Unter Weihnachtsbäumen: Geschenktipps aus der Redaktion : Zierkürbisköpfig
Arne Bellstorf: „acht, neun, zehn“. Reprodukt. Berlin 2005, 93 S., 13 Euro
Die Koniferen in der Siedlung sind gestutzt, auf dem Bürgersteig liegt ein kreidiges „Himmel und Hölle“ in der Sonne: Sommerferien im Einfamilienhaus-Suburbia, alles ganz furchtbar deutschnormal, und Christoph ist nicht in Urlaub gefahren. Seine Mutter giggelt über der Hecke mit der Nachbarin oder packt ihm Pizzen in die Tiefkühltruhe, wenn sie sich wieder mal in Hotels mit fremden Männern oder seinem weggelaufenen Vater trifft. Nach den Ferien wartet auf Christoph ein zweites Jahr in der zehnten Klasse. Noch dazu mit einer astreinen Pubertät am Hals hängt er rum in diesem doppelten Dazwischen, kauft Videospiele, schlurft von der Konsole zum Bett und wird von anderen Jungs Sachen gefragt wie: „Hast du schon den ersten Endgegner geschafft?“ Dann aber lernt er Miriam kennen.
Der 26-jährige Hamburger Arne Bellstorf macht mit seinem ersten Reprodukt-Comicband „acht, neun, zehn“ in Sachen lakonischer Treffsicherheit dem Lieblingszeichner Daniel Clowes („Ghost World“, „David Boring“) Konkurrenz.

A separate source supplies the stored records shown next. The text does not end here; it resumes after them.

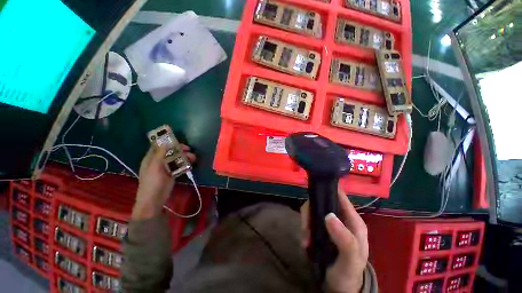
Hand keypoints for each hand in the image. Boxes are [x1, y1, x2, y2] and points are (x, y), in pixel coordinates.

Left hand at [132, 144, 195, 219]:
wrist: (154, 200)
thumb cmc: (152, 182)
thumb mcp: (154, 167)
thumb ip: (160, 154)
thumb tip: (166, 142)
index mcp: (151, 158)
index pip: (158, 146)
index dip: (167, 141)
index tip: (178, 140)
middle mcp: (159, 161)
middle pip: (170, 151)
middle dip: (179, 149)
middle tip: (188, 149)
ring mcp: (166, 167)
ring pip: (176, 158)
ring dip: (185, 157)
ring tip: (193, 158)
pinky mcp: (172, 173)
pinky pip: (179, 165)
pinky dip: (185, 164)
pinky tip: (190, 164)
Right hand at [300, 189, 368, 292]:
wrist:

Wie Christoph halslos das Gesicht aus den hängenden Schultern wächst, wie die Ohren irgendwo ganz weit hinten unten am Zierkürbiskopf sitzen und wie cool gleichgültig und doch unsicher sein Körper durch die hingezirkelte Vorortwelt und den versuchsweisen sexuellen Erstkontakt mäandert: Das ist so zurückhaltend zärtlich in Schwarzweißpanels gegossen, so ungekünstelt wortarm gelassen, so ohne Bombast perspektivenreich und in seiner unbeholfen britzelnden Langeweile-Überwindungssehnsucht so schmerzlich schön bekannt. Da sagt man nicht an einer Stelle milde lächelnd: Ach ja, damals … Da sagt man: Genau! Und: Super!